Vão-se anos que decidi bastar-me a mim mesmo. Sair de cena de alguns espetáculos da vida, sentar-me na platéia como um mero espectador e assistir a vida encenar seus shows. Não, não há com essa atitude, nenhum tipo de desconforto, desânimo, resignação perante a vida, ou algo assim; tão somente passei a crer que existe uma fase em nossas vidas onde ganhamos uma visão privilegiada para descobrirmos que a felicidade não está assim tão fora de nós, como às vezes cremos. Parece existir algo interessante, como se, à medida que vamos superando as fases da vida, outras regiões do córtex cerebral vão sendo gradativamente ativadas, entram em atividade. O espírito redime-se, parece sentir que já conheceu muito da vida, que já viveu tudo e então resguarda-se desprovido dos substratos e dos arroubos alvissareiros tão frementes em outras fases da existência humana. Alguns ganham um olhar sereno, perscrutador, como o do sábio que parece ter a dimensão exata de sua sapiência e a convicção de que já cumpriu o tudo traçado para os desígnios de sua vida.

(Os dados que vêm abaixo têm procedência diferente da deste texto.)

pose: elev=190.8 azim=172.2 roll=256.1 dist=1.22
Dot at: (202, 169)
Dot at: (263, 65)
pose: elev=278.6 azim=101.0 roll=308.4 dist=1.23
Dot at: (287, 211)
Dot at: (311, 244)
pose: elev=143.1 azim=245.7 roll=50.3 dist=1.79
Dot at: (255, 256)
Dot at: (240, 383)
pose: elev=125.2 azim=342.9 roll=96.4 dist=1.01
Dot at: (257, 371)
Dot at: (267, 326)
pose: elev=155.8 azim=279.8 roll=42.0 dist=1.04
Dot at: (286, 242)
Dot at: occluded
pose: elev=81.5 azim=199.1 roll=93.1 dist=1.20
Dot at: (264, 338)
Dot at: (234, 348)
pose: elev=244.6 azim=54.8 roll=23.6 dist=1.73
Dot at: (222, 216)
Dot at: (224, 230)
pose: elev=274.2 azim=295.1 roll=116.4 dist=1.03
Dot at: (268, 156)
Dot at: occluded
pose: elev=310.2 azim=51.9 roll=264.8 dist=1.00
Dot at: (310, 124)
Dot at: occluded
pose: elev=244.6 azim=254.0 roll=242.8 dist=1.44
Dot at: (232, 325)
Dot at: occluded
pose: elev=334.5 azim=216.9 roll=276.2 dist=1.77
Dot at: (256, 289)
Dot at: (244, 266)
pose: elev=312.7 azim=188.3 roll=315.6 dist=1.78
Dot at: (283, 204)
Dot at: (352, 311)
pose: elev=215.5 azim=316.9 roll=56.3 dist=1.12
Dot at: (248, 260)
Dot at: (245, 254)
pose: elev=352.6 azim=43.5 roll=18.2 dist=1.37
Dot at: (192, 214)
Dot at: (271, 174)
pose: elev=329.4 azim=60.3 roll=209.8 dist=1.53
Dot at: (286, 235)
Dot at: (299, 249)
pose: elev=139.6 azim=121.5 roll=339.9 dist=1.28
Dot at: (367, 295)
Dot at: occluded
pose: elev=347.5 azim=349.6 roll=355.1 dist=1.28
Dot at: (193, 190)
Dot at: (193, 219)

Ando beirando essa fase, não que eu – pobre mortal -, tenha alcançado esse grau de elevação maior, mas sei, eu bem sei, que ao longo do tempo a mim concedido até o momento, amealhei tudo, ou quase tudo que a vida tinha para me repassar em forma de aprovações. Estive atento a cada investida, a cada momento, sem desperdiçar um lance ou uma chance que me propiciasse uma forma qualquer de autoconhecimento.
Se a graça nunca nos chega de graça, - como sustentam algumas correntes filosóficas -, sem dúvidas, fiz jus aos méritos a mim consagrados - poucos, reconheço, - mas esse quase nada me consagra certa sensação de serenidade, de paz mental, emocional, espiritual. Se desatinos cometi ao longo dessa jornada, suas conseqüências não encontraram sustentabilidade ao ponto de impregnar em mim sentimentos de culpas, remorsos, algo nesse sentido. Nada foi minimamente consistente para assolar a consciência e se ela ( a consciência) em nada nos acusa, em nada nos cobra, podemos então deitar a cabeça e dormir o sono dos tranqüilos.
Naturalmente, quero crer, devem ser árduos os caminhos que nos levam a adquirir o olhar do sábio. Não disponho sequer de bússola para norteá-los, mas apostaria seguramente numa rota: permanecer sempre na guarita da observação, em permanente vigília, colocar todos os interruptores dos radares psíquicos em on. Captar, assimilar, incorporar o sumo das lições que a vida nos oferece, como se todos os dias fossem minúsculas existências.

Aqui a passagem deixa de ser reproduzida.